A: In every book there are some loose threads that will lead into the next book, but no real cliffhangers. I’m not a huge fan of cliffhangers, mainly because I’m the kind of reader who needs closure. I love books that leave a few loose ends to tie into the next book(s) in the series, but I need to be able to close the book and spend some time looking back on the story and reveling in what I’ve just read, rather than feeling like I need to charge ahead into the next one. For instance, I loved The Hunger Games books. Even though there were many threads left loose, and even some cliffhanger elements, the premise of each individual book was brought to resolution. As much as I enjoyed Kiera Cass’ The Selection series (don’t get me wrong – I gave it 5 stars!), it actually became frustrating to me as I closed the cover on each book and still had no closure on some of the relationship issues. I kept thinking to myself, “So choose already, and let’s get on to saving the kingdom!”
Q: Speaking of other authors, do you have a favorite author or authors?
A: I’m an avid reader, and I don’t have any major genre preferences or hang-ups, so I tend to have a flavor-of-the-month thing when it comes to authors. Right now, I can’t get enough of Amy Harmon. Her novels have a depth to them that many NA/contemporary romances don’t. She writes about ordinary people with extraordinary circumstances or gifts or curses in a way that’s believable and culturally timely, and her ability to thread spiritual elements through her stories is so refreshing. I have yet to read one of hers where I don’t turn the last page with bittersweet relish. John Green always wins with me, Rachel Marks, Jessica Parks, and I’m looking forward to seeing what they do with the TV show “Shadowhunters” based on Cassandra Clare’s The Immortal Instruments… It would seem my flavor of the month is YA/NA at the moment. I’ve also been a fan of Diana Gabaldon for most of my adult life, some Stephen King I love (and some I hate), and many, many others.

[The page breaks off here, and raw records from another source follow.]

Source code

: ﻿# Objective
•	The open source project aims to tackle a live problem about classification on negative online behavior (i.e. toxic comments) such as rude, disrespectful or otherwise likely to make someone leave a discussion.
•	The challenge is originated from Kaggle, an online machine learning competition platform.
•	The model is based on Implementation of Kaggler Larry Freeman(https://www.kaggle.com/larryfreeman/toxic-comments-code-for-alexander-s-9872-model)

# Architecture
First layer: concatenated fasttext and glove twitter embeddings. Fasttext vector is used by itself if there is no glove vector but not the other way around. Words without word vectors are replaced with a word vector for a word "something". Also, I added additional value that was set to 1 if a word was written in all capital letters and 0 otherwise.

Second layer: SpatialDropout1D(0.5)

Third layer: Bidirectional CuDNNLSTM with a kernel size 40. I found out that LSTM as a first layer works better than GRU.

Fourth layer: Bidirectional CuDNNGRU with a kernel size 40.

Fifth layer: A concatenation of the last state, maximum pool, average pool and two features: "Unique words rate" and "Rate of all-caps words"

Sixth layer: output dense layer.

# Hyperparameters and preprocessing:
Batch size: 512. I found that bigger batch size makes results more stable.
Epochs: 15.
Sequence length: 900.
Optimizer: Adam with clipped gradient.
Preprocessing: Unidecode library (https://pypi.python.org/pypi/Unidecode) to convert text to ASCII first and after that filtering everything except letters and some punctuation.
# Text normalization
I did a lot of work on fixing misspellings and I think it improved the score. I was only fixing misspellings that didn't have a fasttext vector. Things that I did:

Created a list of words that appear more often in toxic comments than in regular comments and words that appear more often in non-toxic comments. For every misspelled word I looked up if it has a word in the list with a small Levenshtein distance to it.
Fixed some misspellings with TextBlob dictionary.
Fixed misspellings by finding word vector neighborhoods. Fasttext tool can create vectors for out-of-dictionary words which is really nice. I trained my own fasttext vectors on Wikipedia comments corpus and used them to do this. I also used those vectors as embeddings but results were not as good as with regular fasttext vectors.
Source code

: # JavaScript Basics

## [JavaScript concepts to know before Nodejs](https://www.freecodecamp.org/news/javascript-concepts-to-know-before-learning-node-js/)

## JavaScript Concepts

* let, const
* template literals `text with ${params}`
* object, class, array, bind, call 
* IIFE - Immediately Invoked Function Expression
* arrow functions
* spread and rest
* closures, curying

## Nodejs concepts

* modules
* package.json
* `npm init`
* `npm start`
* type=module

Q: I notice you call The Fallout Series “Sweet New Adult Fiction.” Can you tell us a little more about that?
A: Nothing like saving the tough stuff ‘til last. Okay. I have this unquenchable belief that “coming of age” is not synonymous with “testing all boundaries.” I love, love, love the New Adult category, but I think it’s kind of gotten a bad rap since its debut on the market. I’ve asked many NA authors what they consider is criteria for NA, and the answer across the board is character age. That transitional period between living at home and living independently. So they’re typically set on college campuses or at new jobs, or around new experiences (such as traveling alone, like Ani in All the Way to Heaven). So often, the expectation is that the characters in these novels will indulge in extreme sexual exploration (the covers alone do much to propel this conception), among other things, but many of these books are about so much more than that. And in fact, many of these books include very little of it, dealing more with how their characters handle new seasons in their lives, and sometimes get bypassed because they’re lumped in with what is often considered “erotica.” Rumor has it there’s a growing demand for “sweet” fiction about this particular transitional period – by “sweet” I mean relatively mild in regards to violence, language, and sex, even if the storyline deals with some of these very real issues--and I want to be a part of that new subcategory of New Adult fiction.

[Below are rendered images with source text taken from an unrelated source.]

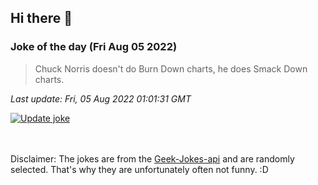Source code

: ## Hi there 👋

### Joke of the day (Fri Aug 05 2022)
<!-- joke -->
>Chuck Norris doesn't do Burn Down charts, he does Smack Down charts.
<!-- /joke -->

*Last update: Fri, 05 Aug 2022 01:01:31 GMT*

[![Update joke](https://github.com/nclskfm/nclskfm/actions/workflows/joke.yml/badge.svg)](https://github.com/nclskfm/nclskfm/actions/workflows/joke.yml)

<br><br>
Disclaimer: The jokes are from the [Geek-Jokes-api](https://github.com/sameerkumar18/geek-joke-api) and are randomly selected. That's why they are unfortunately often not funny. :D

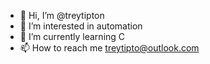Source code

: - 👋 Hi, I’m @treytipton
- 👀 I’m interested in automation
- 🌱 I’m currently learning C
- 📫 How to reach me treytipto@outlook.com

<!---
treytipton/treytipton is a ✨ special ✨ repository because its `README.md` (this file) appears on your GitHub profile.
You can click the Preview link to take a look at your changes.
--->
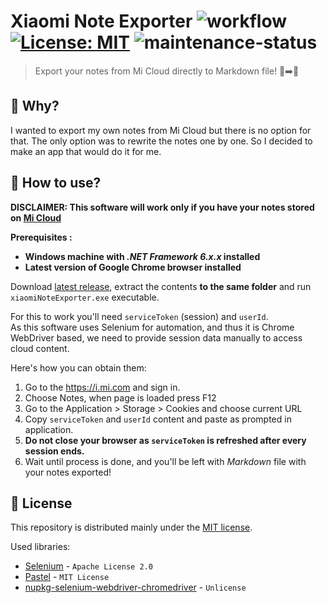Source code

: Xiaomi Note Exporter
![workflow](https://github.com/nogiszd/xiaomi-note-exporter/actions/workflows/build.yml/badge.svg) [![License: MIT](https://img.shields.io/badge/License-MIT-yellow.svg)](https://opensource.org/licenses/MIT) ![maintenance-status](https://img.shields.io/badge/maintenance-actively--developed-brightgreen.svg)
=================================

> Export your notes from Mi Cloud directly to Markdown file! 📝➡️🧾

🤔 Why?
------------
I wanted to export my own notes from Mi Cloud but there is no option for that. The only option was to rewrite the notes one by one. So I decided to make an app that would do it for me.

💁 How to use?
--------------------
**DISCLAIMER: This software will work only if you have your notes stored on [Mi Cloud](https://i.mi.com/)**

**Prerequisites :**
 - **Windows machine with _.NET Framework 6.x.x_ installed**
 - **Latest version of Google Chrome browser installed**

Download [latest release](https://github.com/nogiszd/xiaomi-note-exporter/releases/latest), extract the contents **to the same folder** and run `xiaomiNoteExporter.exe` executable.

For this to work you'll need `serviceToken` (session) and `userId`.  
As this software uses Selenium for automation, and thus it is Chrome WebDriver based, we need to provide session data manually to access cloud content. 

Here's how you can obtain them:

 1. Go to the https://i.mi.com and sign in.
 2. Choose Notes, when page is loaded press F12
 3. Go to the Application > Storage > Cookies and choose current URL
 4. Copy `serviceToken` and `userId` content and paste as prompted in application.
 5. **Do not close your browser as `serviceToken` is refreshed after every session ends.**
 6. Wait until process is done, and you'll be left with _Markdown_ file with your notes exported!

📜 License
---------------
This repository is distributed mainly under the [MIT license](https://github.com/nogiszd/xiaomi-note-exporter/blob/master/LICENSE.txt). 

Used libraries:

 - [Selenium](https://www.selenium.dev/) - `Apache License 2.0`
 - [Pastel](https://github.com/silkfire/Pastel) - `MIT License`
 - [nupkg-selenium-webdriver-chromedriver](https://github.com/jsakamoto/nupkg-selenium-webdriver-chromedriver/) - `Unlicense`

Q: One last question. Is this why you’re publishing through Clean Teen Publishing?
A: In a roundabout way, I suppose it is. I submitted to Clean Teen Publishing NOT because my books are clean, but because Clean Teen is known for the content analyses they do on all their books. They do not believe in censorship, but in full disclosure. Movies and television are rated for content, so why not book ratings?
Q: Thank you for being here today, Becky.
A: Thank you for having me. I appreciate the opportunity to share a little about me and my books with you, and I hope you’ll find something in my stories that resonates with you! I’d be happy to answer any other questions you might have!